Kalauer statt Talente
Ein Schicksal, dass der aberwitzige Entertainer Alsmann mit seinem aberwitzigeren Kollegen Jan Böhmermann teilt. Der brachte es Mittwoch dank eines Urheberrechtsstreits mit dem Fotografen des eingenässten Nazis beim Hitlergruß in Rostock-Lichtenhagen vor 23 Jahren zwar zu einer lebhaften Netzdebatte. Sein grimmepreisgekröntes „Neo Magazin“ hingegen wandert zwar mit „Royale“ hintendran ins ZDF, allerdings freitags um Null Uhr. Als Wiederholung. Es ist so armselig, wie das Öffentlich-Rechtliche mit seinen Talenten umspringt. Schmerzhaft zu bestaunen ist das auch, wenn man sieht, dass das Zweite am Dienstag für die ewig gleich öden Kalauer des Kölner Karnevals klaglos die Primetime räumt, während es die wichtige Eröffnungsgala der Berlinale zwei Tage später weit nach Mitternacht aufgezeichnet versendet.

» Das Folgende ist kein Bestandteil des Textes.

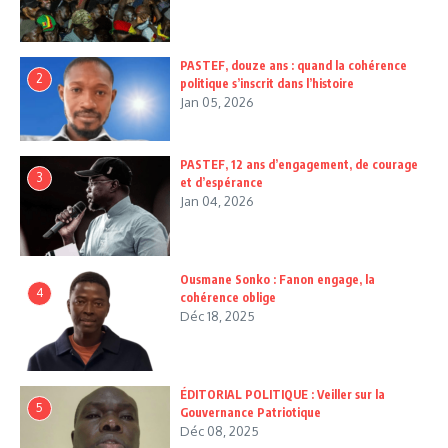
PASTEF, douze ans : quand la cohérence
2
politique s’inscrit dans l’histoire
Jan 05, 2026
PASTEF, 12 ans d’engagement, de courage
3
et d’espérance
Jan 04, 2026
Ousmane Sonko : Fanon engage, la
4
cohérence oblige
Déc 18, 2025
ÉDITORIAL POLITIQUE : Veiller sur la
5
Gouvernance Patriotique
Déc 08, 2025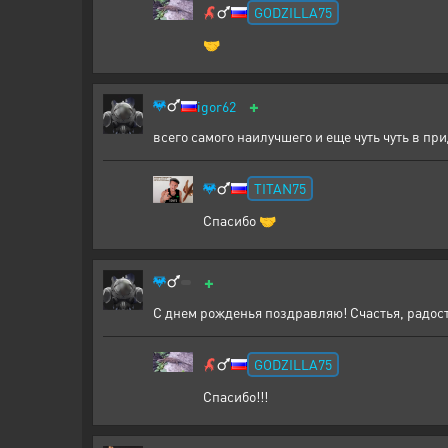
GODZILLA75
🤝
+
igor62
всего самого наилучшего и еще чуть чуть в пр
TITAN75
Спасибо 🤝
+
С днем рожденья поздравляю! Счастья, радос
GODZILLA75
Спасибо!!!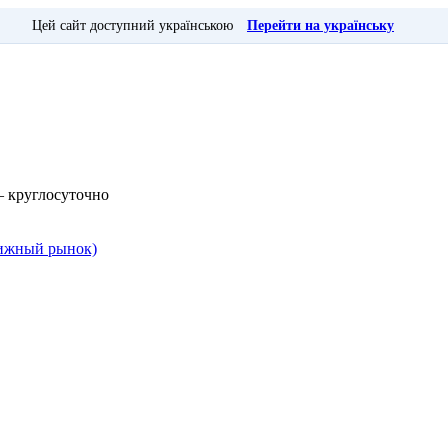
Цей сайт доступний українською
Перейти на українську
— круглосуточно
Книжный рынок)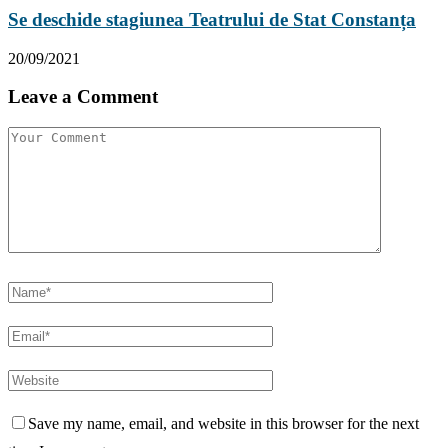
Se deschide stagiunea Teatrului de Stat Constanța
20/09/2021
Leave a Comment
Save my name, email, and website in this browser for the next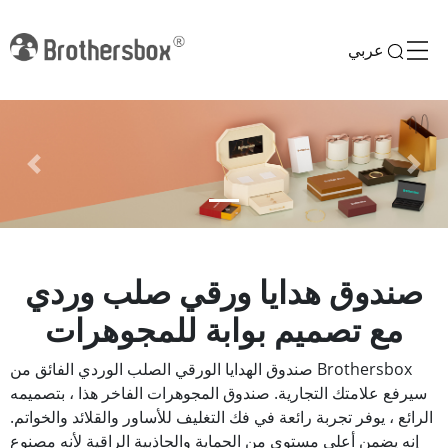
عربي
Previous
Next
صندوق هدايا ورقي صلب وردي
مع تصميم بوابة للمجوهرات
صندوق الهدايا الورقي الصلب الوردي الفائق من Brothersbox
سيرفع علامتك التجارية. صندوق المجوهرات الفاخر هذا ، بتصميمه
الرائع ، يوفر تجربة رائعة في فك التغليف للأساور والقلائد والخواتم.
إنه يضمن أعلى مستوى من الحماية والجاذبية الراقية لأنه مصنوع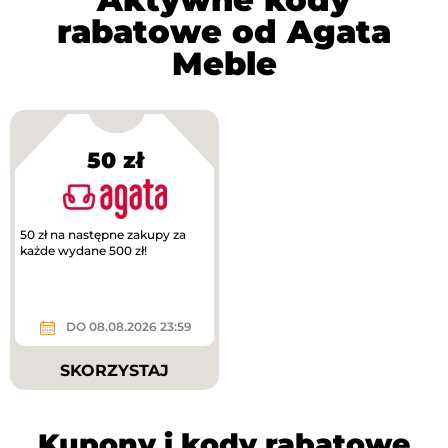
rabatowe od Agata
Meble
50 zł
50 zł na następne zakupy za
każde wydane 500 zł!
DO 08.08.2026 23:59
SKORZYSTAJ
Kupony i kody rabatowe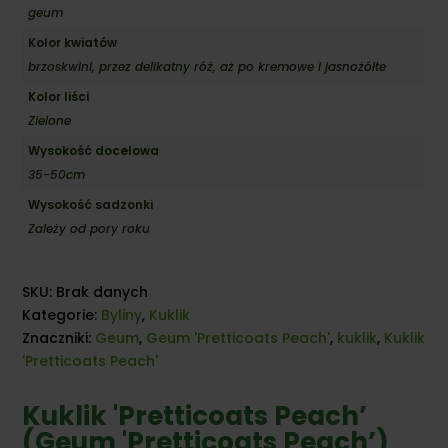
geum
Kolor kwiatów
brzoskwini, przez delikatny róż, aż po kremowe i jasnożółte
Kolor liści
Zielone
Wysokość docelowa
35-50cm
Wysokość sadzonki
Zależy od pory roku
SKU:
Brak danych
Kategorie:
Byliny
,
Kuklik
Znaczniki:
Geum
,
Geum 'Pretticoats Peach'
,
kuklik
,
Kuklik
'Pretticoats Peach'
Kuklik 'Pretticoats Peach’
(Geum 'Pretticoats Peach’)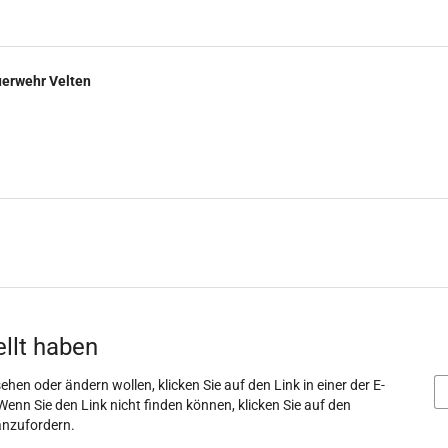
uerwehr Velten
ellt haben
ehen oder ändern wollen, klicken Sie auf den Link in einer der E-
Wenn Sie den Link nicht finden können, klicken Sie auf den
anzufordern.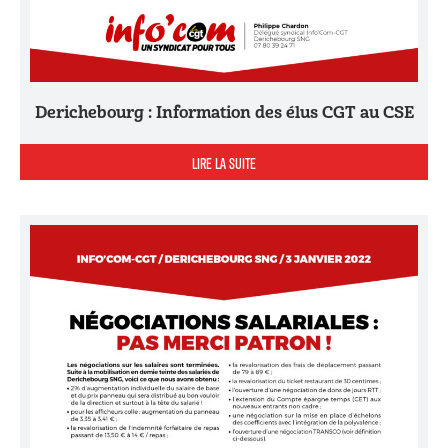
Derichebourg : Information des élus CGT au CSE
LIRE LA SUITE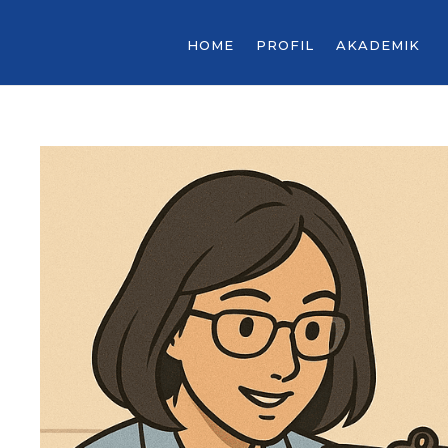
HOME
PROFIL
AKADEMIK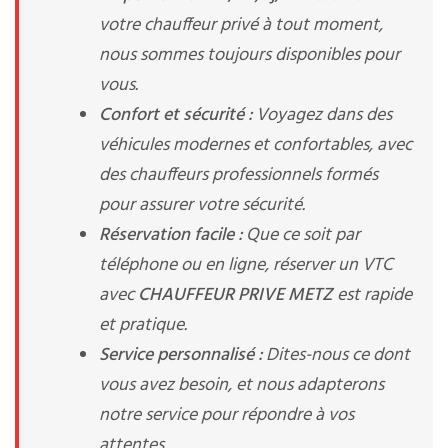
votre chauffeur privé à tout moment,
nous sommes toujours disponibles pour
vous.
Confort et sécurité :
Voyagez dans des
véhicules modernes et confortables, avec
des chauffeurs professionnels formés
pour assurer votre sécurité.
Réservation facile :
Que ce soit par
téléphone ou en ligne, réserver un VTC
avec
CHAUFFEUR PRIVE METZ
est rapide
et pratique.
Service personnalisé :
Dites-nous ce dont
vous avez besoin, et nous adapterons
notre service pour répondre à vos
attentes.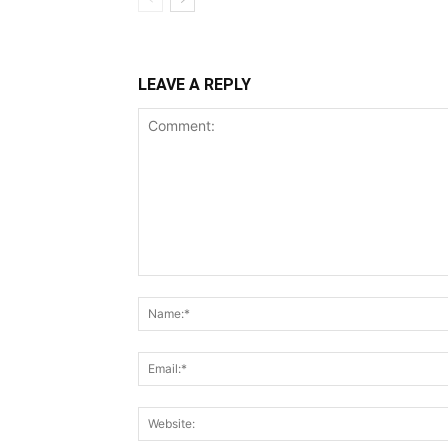
LEAVE A REPLY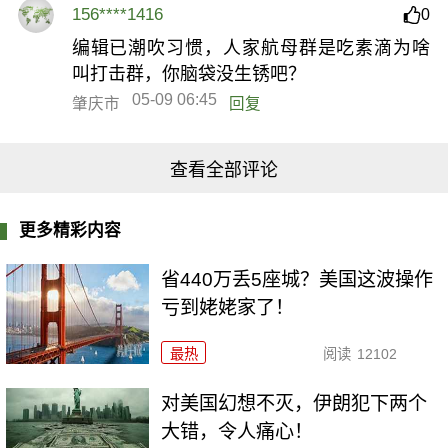
156****1416
0
编辑已潮吹习惯，人家航母群是吃素滴为啥
叫打击群，你脑袋没生锈吧？
05-09 06:45
肇庆市
回复
查看全部评论
更多精彩内容
省440万丢5座城？美国这波操作
亏到姥姥家了！
最热
阅读
12102
对美国幻想不灭，伊朗犯下两个
大错，令人痛心！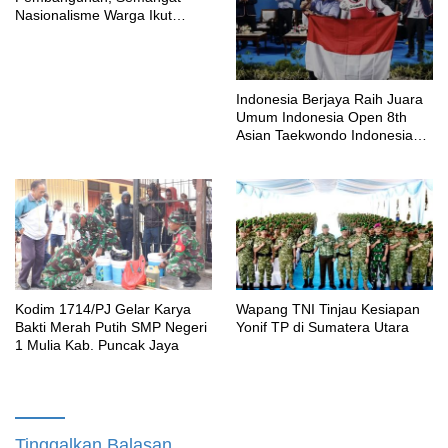
Nasionalisme Warga Ikut
Dibangun
Indonesia Berjaya Raih Juara
Umum Indonesia Open 8th
Asian Taekwondo Indonesia
Open Championships 2026
Kodim 1714/PJ Gelar Karya
Wapang TNI Tinjau Kesiapan
Bakti Merah Putih SMP Negeri
Yonif TP di Sumatera Utara
1 Mulia Kab. Puncak Jaya
Tinggalkan Balasan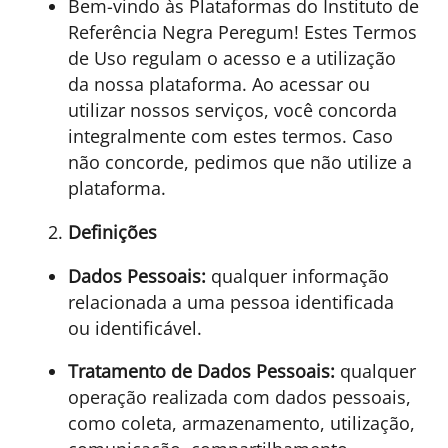
Bem-vindo às Plataformas do Instituto de
Referência Negra Peregum! Estes Termos
de Uso regulam o acesso e a utilização
da nossa plataforma. Ao acessar ou
utilizar nossos serviços, você concorda
integralmente com estes termos. Caso
não concorde, pedimos que não utilize a
plataforma.
Definições
Dados Pessoais:
qualquer informação
relacionada a uma pessoa identificada
ou identificável.
Tratamento de Dados Pessoais:
qualquer
operação realizada com dados pessoais,
como coleta, armazenamento, utilização,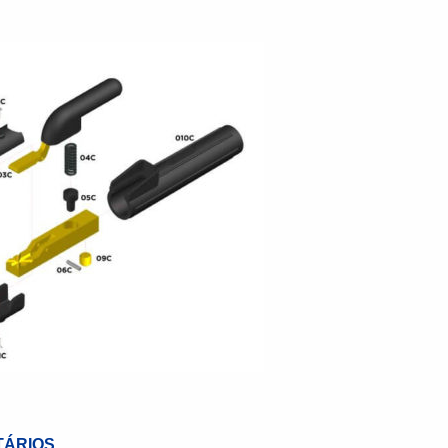
ÁRIOS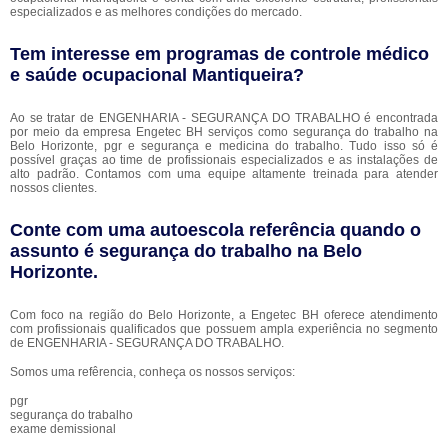
especializados e as melhores condições do mercado.
Tem interesse em programas de controle médico
e saúde ocupacional Mantiqueira?
Ao se tratar de ENGENHARIA - SEGURANÇA DO TRABALHO é encontrada
por meio da empresa Engetec BH serviços como segurança do trabalho na
Belo Horizonte, pgr e segurança e medicina do trabalho. Tudo isso só é
possível graças ao time de profissionais especializados e as instalações de
alto padrão. Contamos com uma equipe altamente treinada para atender
nossos clientes.
Conte com uma autoescola referência quando o
assunto é
segurança do trabalho na Belo
Horizonte
.
Com foco na região do Belo Horizonte, a Engetec BH oferece atendimento
com profissionais qualificados que possuem ampla experiência no segmento
de ENGENHARIA - SEGURANÇA DO TRABALHO.
Somos uma refêrencia, conheça os nossos serviços:
pgr
segurança do trabalho
exame demissional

Um nicht als larmoyant zu gelten, freuen wir uns an dieser Stelle also mal kurz, dass die ARD im Mittwochsfilm wirklich Bedeutsames spielerisch offen legt. „Der blinde Fleck“ mit Benno Führmann als Journalist auf der Suche nach den Tätern des Oktoberfestattentats zeigt nicht nur erschreckend, warum Geheimdienste oft schlimmer sind als jene Staatsfeinde, die sie bekämpfen sollen; er greift auch der Realität vor, in der die Ermittlungen nach 33 Jahren gerade wieder aufgenommen wurden. Das würde man auch dem Arte-Film „5 Jahre Leben“ am Freitag (6. Februar, 20.15 Uhr) wünschen, der das Schicksal des unschuldigen „Bremer Taliban“ Murat Kurnaz zum Drama verarbeitet, das das Schreckenssystem von Guantanomo unter deutscher Mitwirkung fabelhaft seziert.
Zum Niederknien entwaffnend
Zwei Schmankerl gibt’s noch an den üblichen Orten: Am Mittwoch (22.05 Uhr) zeigt EinsFestival den unglaublichen Konzertfilm der bayerischen Blaskapelle LaBrassBanda „Kiah Royal“, aufgenommen mit Gästen im, kein Scherz, Kuhstall. Und Sonntag bittet Arte zum 125. Mal „Durch die Nacht…“, diesmal mit der zeitgemäß grundverschiedenen Paarung des kurdisch-muslimischen Gangsterrappers Haftbefehl und dem deutsch-jüdischen Komiker Oliver Polak, was zum Niederknien entwaffnend ist. Zum Abschluss aber noch ein Schmankerl an ungewohnter Stelle: Bei Sat1 ermittelt montags ab 20.15 Uhr künftig „Detective Laura Diamond“ – witzig, kompetent, chaotisch, leider synchronisiert und arg rothaarig, aber endlich mal authentisch und glaubhaft statt sexy und tough. Wie die „Tipps der Woche“. In Farbe diesmal Wim Wenders’ „Der Himmel über Berlin“ von 1986 (Donnerstag, 20.30 Uhr, 3sat), in schwarzweiß Billy Wilders „Das Appartement“ von 1960 (Freitag, 20.15 Uhr, Servus) mit Shirley MacLaine und Jack Lemmon.